Representational Image

Political developments dominated 2018 in Mizoram and as the year drew to a close, the state saw installation of a new government led by rebel-turned-politician Zoramthanga, who was back with a bang after being in political wilderness for two assembly terms.
 
Zoramthanga's Mizo National Front (MNF) trounced the Congress to bring to an end its 10-year rule since 2008 in the state in December.
 
Seventy-four-year-old Zoramthanga was sworn in as the chief minister for the third time on December 15. He had earlier headed the government in 1998 and 2003.
 
For the first time, the swearing-in ceremony was marked by Bible reading, prayer and singing of a Christian gospel song.
 
Mizoram is a predominant Christian state.
 
The Congress managed to bag only five seats while the MNF secured 26 seats in the 40-member legislature.
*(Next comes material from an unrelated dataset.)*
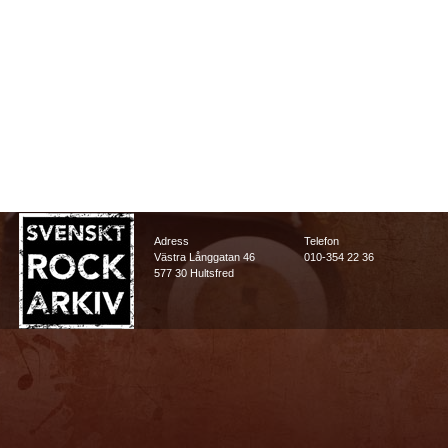
Adress
Telefon
Västra Långgatan 46
010-354 22 36
577 30 Hultsfred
The Congress's slump was sharp considering the fact that it had 34 seats in the last election in 2013.
 
Though the BJP's pet assertion of "Congress-mukt" came true in the Northeast, the party could not do much in Mizoram where it managed to win only one seat.
 
After taking oath, Zoramthanga said that the MNF has now no intention to leave the BJP-led NDA and the North East Democratic Alliance (NEDA) although it was under fire for joining hands with saffron forces.
 
The state witnessed a terrible disaster on June 4 when 10 people, seven of them belonging to a family, were killed and one person was injured when a building occupied by two families was swept away by landslide caused by heavy rain in Lunglawn area of south Mizoram's Lunglei town.
 
Thousands of homes were destroyed, hundreds of families evacuated to safer places and hundreds of houses and large areas of cultivation lands inundated by flood due to monsoon fury forcing the state government to close down all the educational institutions for two days, due to heavy rain.
 
Simultaneous outbreak of the dreaded Porcine Reproductive and Respiratory Syndrome (PRRS) and the Classical Swine Fever (CSF) from early March resulted in the death of around 4,000 pigs across the state and was only declared as contained in early August.
 
The PRRS had killed over 8,000 pigs and piglets in 2013 and 2017.
 
The Mizoram Legislative Assembly on June 28 unanimously adopted a resolution expressing opposition to the proposed Citizenship Amendment Bill, 2016.
 
The resolution moved by the then Congress government had said, "That this House resolves to impress upon Government of India its unequivocal opposition to the proposed Citizenship Amendment Bill, 2016 that seeks to amend the Citizenship Act, 1955 to make illegal migrants eligible to be given Indian Citizenship on the basis of religion."
 
"The proposed bill, if enacted could be harmful for states like Mizoram where a huge number of illegal Buddhist migrants from Bangladesh were reportedly residing," it further said.